The Biden administration cooled transatlantic tensions this month, dropping Washington’s insistence that the participation of US companies in a global corporate tax framework should be voluntary. The move added impetus to the talks but does not guarantee success, especially with any agreement having to secure majorities in both houses of the US Congress.

Cormann, however, said he was confident a deal could be speedily secured to enable governments to collect more tax from multinational companies. The OECD proposals would also generate more revenue for the US, because they would give Washington some ability to tax foreign multinationals, including large European luxury goods companies.

Without a compromise at the OECD-led negotiations, there would probably be an expansion of various unilateral tax measures, greater inequality and slower recovery from the pandemic, Cormann warned.

Michael Devereux, professor of business taxation at Oxford university, said agreement at the OECD would “let the genie out of the bottle” and be the start of wider reforms. That would prevent the international tax system from “collaps[ing] under the weight of its own complexity and competition in tax rates”, he said.

Cormann will have the backing of the EU in seeking to drive through a tax deal, but his criticism of European plans for a carbon border levy on imports will be less welcome, reinforcing views that he is not serious about combating climate change.

“Reintroducing new trade tariffs clearly would have implications for trade and global economy at a time when we want to maximise the strength of the post-Covid recovery,” he said.

“It would be much preferable if each jurisdiction carries the appropriate burden to help achieve global net zero without having to introduce new trade tariffs.”

Brussels will in June unveil detailed plans for a carbon border adjustment mechanism, which is designed to increase the cost of imports from non-EU countries that have not signed up to the Paris climate goals or committed to net-zero emissions.

The European Commission’s proposals are being closely watched by the bloc’s trading allies.

John Kerry, US special climate envoy, has raised concerns about the EU pressing ahead with the border levy, warning that it should be a “last resort” in the global fight to bring down emissions.

Inside the EU, France is among the biggest champions of a border levy, but there is concern among smaller member states that it could spark tit-for-tat trade reprisals.

Cormann told the FT that nations should be able to pursue different approaches to meet emissions reduction targets that took into account their specific circumstances, and warned governments to be cautious of unilaterally punishing states that adopted different methods to tackling climate change.

Carbon border taxes, which the EU is considering for companies that do not pay for the emissions generated in their home markets, risked damaging global growth, he said.
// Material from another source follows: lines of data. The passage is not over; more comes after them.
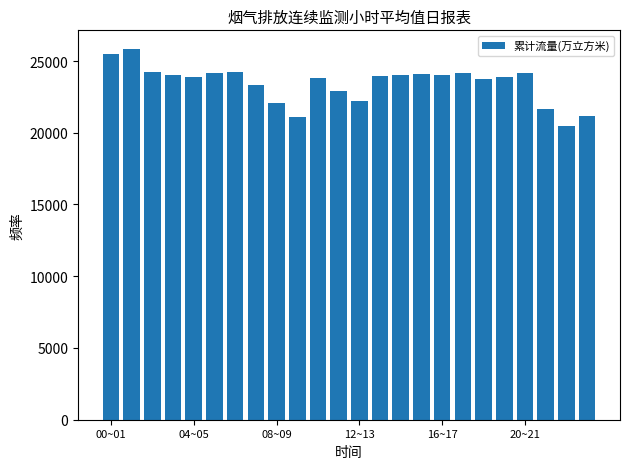

What is the difference between the maximum and minimum values?

5344.4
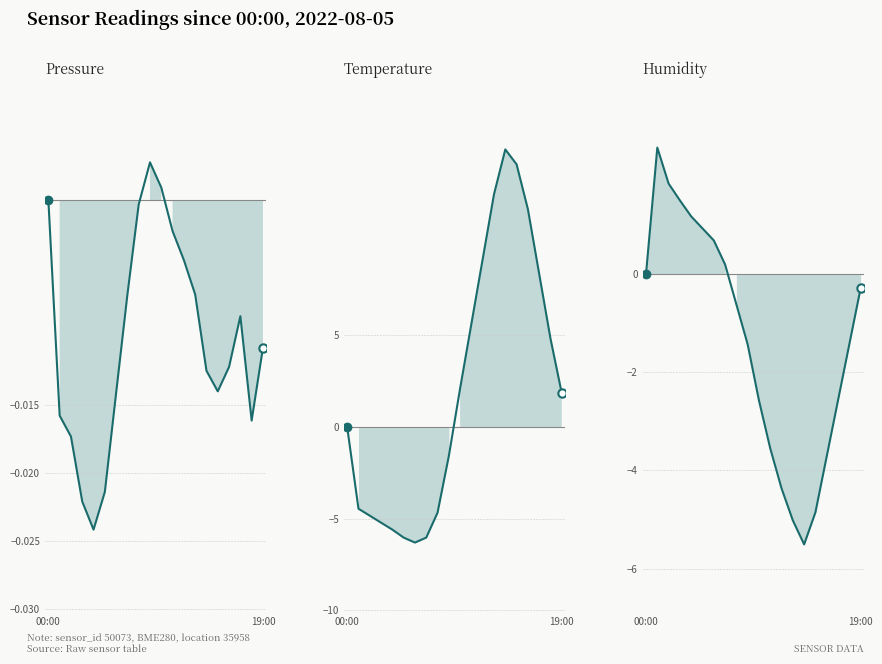

What is the smallest value displayed?

-6.3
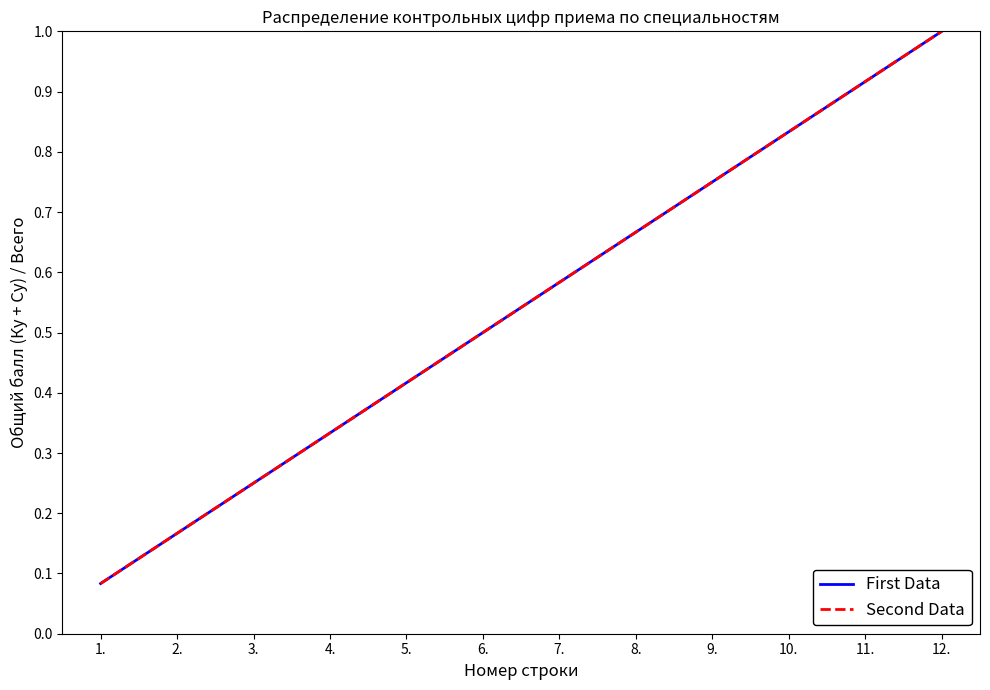

True or false: Second Data has a value of 0.9 at 11..

True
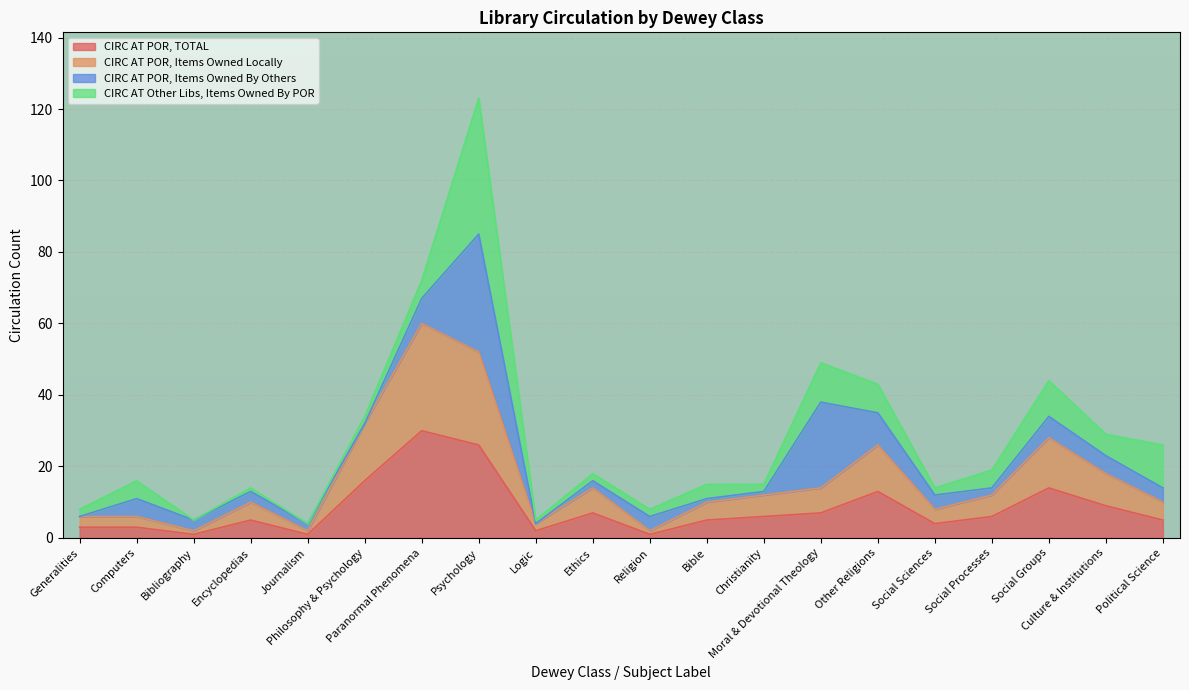

Does the chart display data point markers on the line(s)?

No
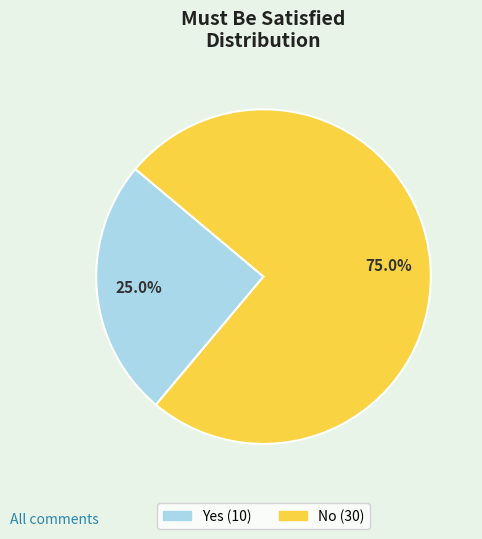

What is the largest slice in the pie chart?

No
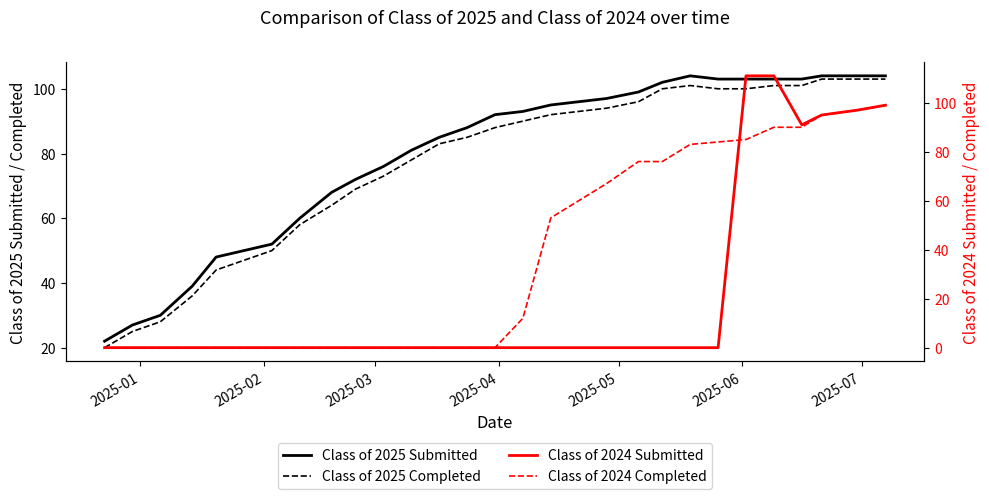

Is it true that Class of 2025 Completed equals 114 at 12?

False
Australia in 2014 became the first developed country to repeal a national carbon tax, a policy that Cormann described at the time as an “act of economic self-harm”. Unlike many of its trade partners, Canberra has not committed to achieving net-zero emissions by 2050.

“The Australian government record is much better than some critics would have you believe. It has met and exceeded its international emissions reduction targets so far,” said Cormann, who denied claims he was a “climate sceptic”.

“I’m going to do everything I can to help get the best possible outcome and get to global net zero by 2050,” he said.

Cormann, a 50-year-old conservative politician, narrowly beat Cecilia Malmstrom, former EU trade commissioner, in the contest for the job of OECD secretary-general last week. He overcame strong opposition from trade unions and environmental groups.

He said a big part of his pitch to member states was his European background — Cormann was born in Belgium before he moved to Australia in 1996 and speaks several languages — and his ability to strengthen the OECD’s focus on the Asia-Pacific region.

“It’s in Europe’s best interest for the OECD to be more focused on the Asia-Pacific,” said Coleman. “Not only is it a very important part of the world in terms of economic growth for the foreseeable future, but clearly also a lot of strategic and economic and trade policy issues apply here.”